NBG-vertaling 1951

Numeri 9:13-20 NBG-vertaling 1951 (NBG51)

13. Maar de man, die rein is, en niet op reis, en nalaat het Pascha te vieren, die zal uitgeroeid worden uit zijn volksgenoten, omdat hij op de daarvoor bepaalde tijd de offergave des Heren niet heeft gebracht; die man zal zijn zonde dragen.

14. Wanneer bij u een vreemdeling vertoeft, die de Here het Pascha vieren wil, dan moet hij het vieren naar de inzetting van het Pascha en de verordeningen, die daarop betrekking hebben.
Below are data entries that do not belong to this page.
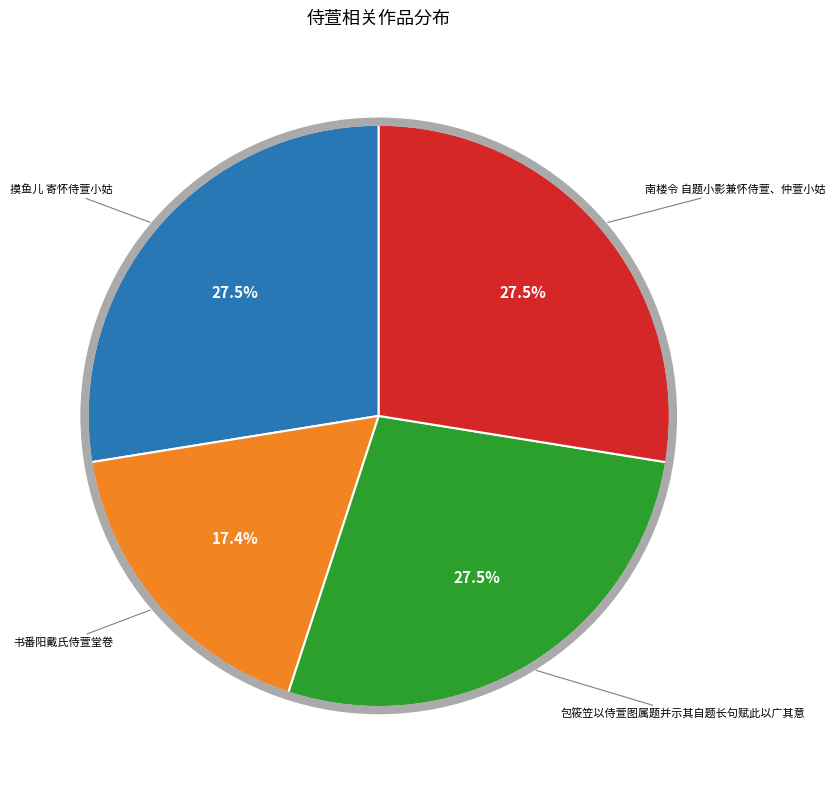

How many segments does this pie chart have?

4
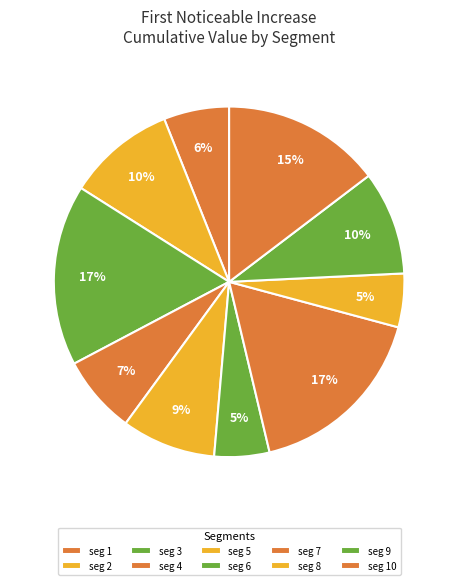

How many slices are in this pie chart?

10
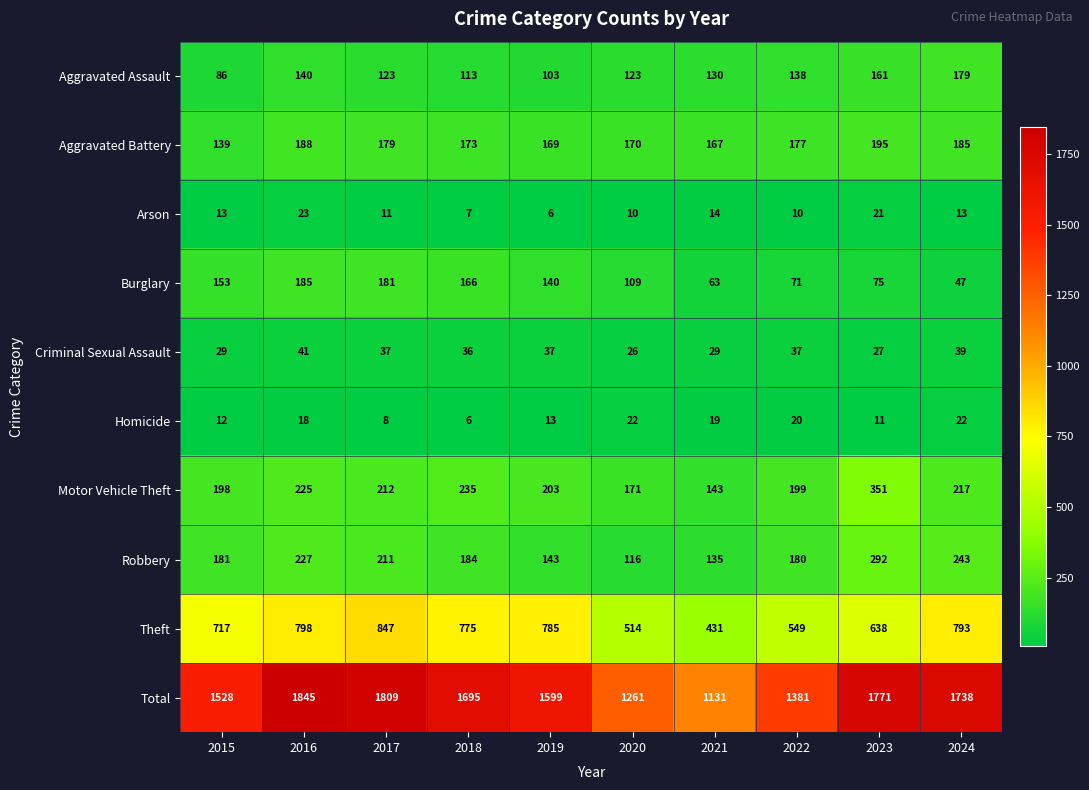

What is the difference between the Robbery values at 2023 and 2017?

81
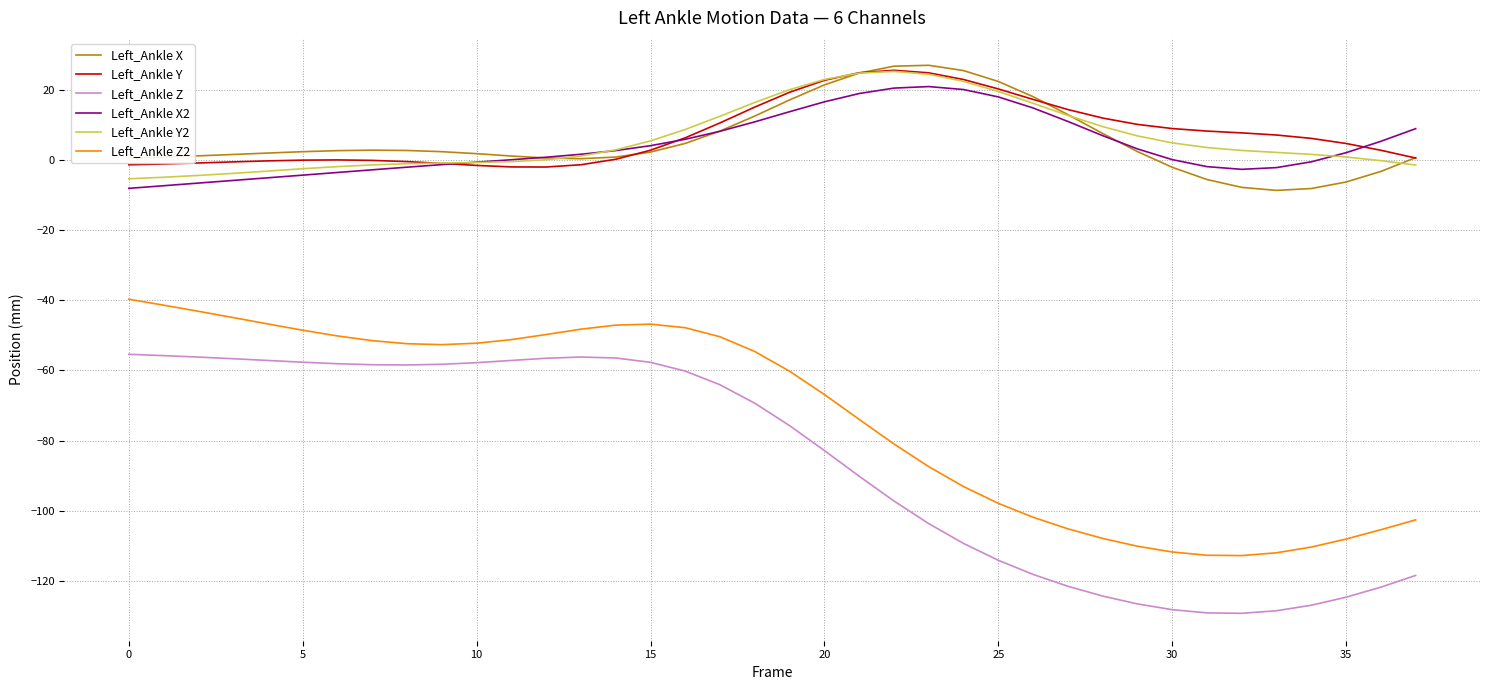

True or false: Left_Ankle Z and Left_Ankle X2 intersect in this chart.

False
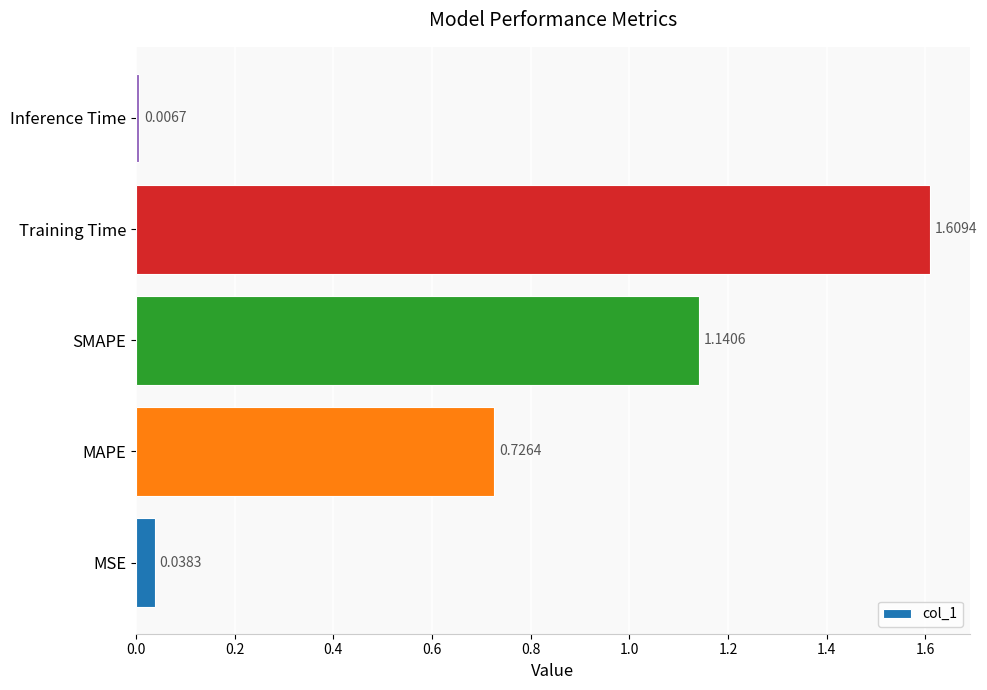

What is the change in value from MAPE to Inference Time?

-0.7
Enerlei inzetting zal voor u gelden, zowel voor de vreemdeling als voor de in het land geborene.

15. Op de dag nu der oprichting van de tabernakel bedekte de wolk de tabernakel, de tent der getuigenis, en des avonds was zij op de tabernakel als een vuurverschijnsel tot aan de morgen.

16. Zo was het voortdurend: de wolk bedekte hem, en het vuurverschijnsel des nachts.

17. En zo vaak als de wolk van boven de tent optrok, braken daarna de Israëlieten op, en op de plek waar de wolk bleef rusten, daar legerden zich de Israëlieten.

18. Op het bevel des Heren braken de Israëlieten op, en op het bevel des Heren legerden zij zich; zolang de wolk op de tabernakel rustte, bleven zij gelegerd.

19. Bleef de wolk lange tijd op de tabernakel, dan onderhielden de Israëlieten de dienst des Heren, en braken niet op.

20. Soms bleef de wolk enkele dagen op de tabernakel; dan legerden zij zich op het bevel des Heren en op het bevel des Heren braken zij op.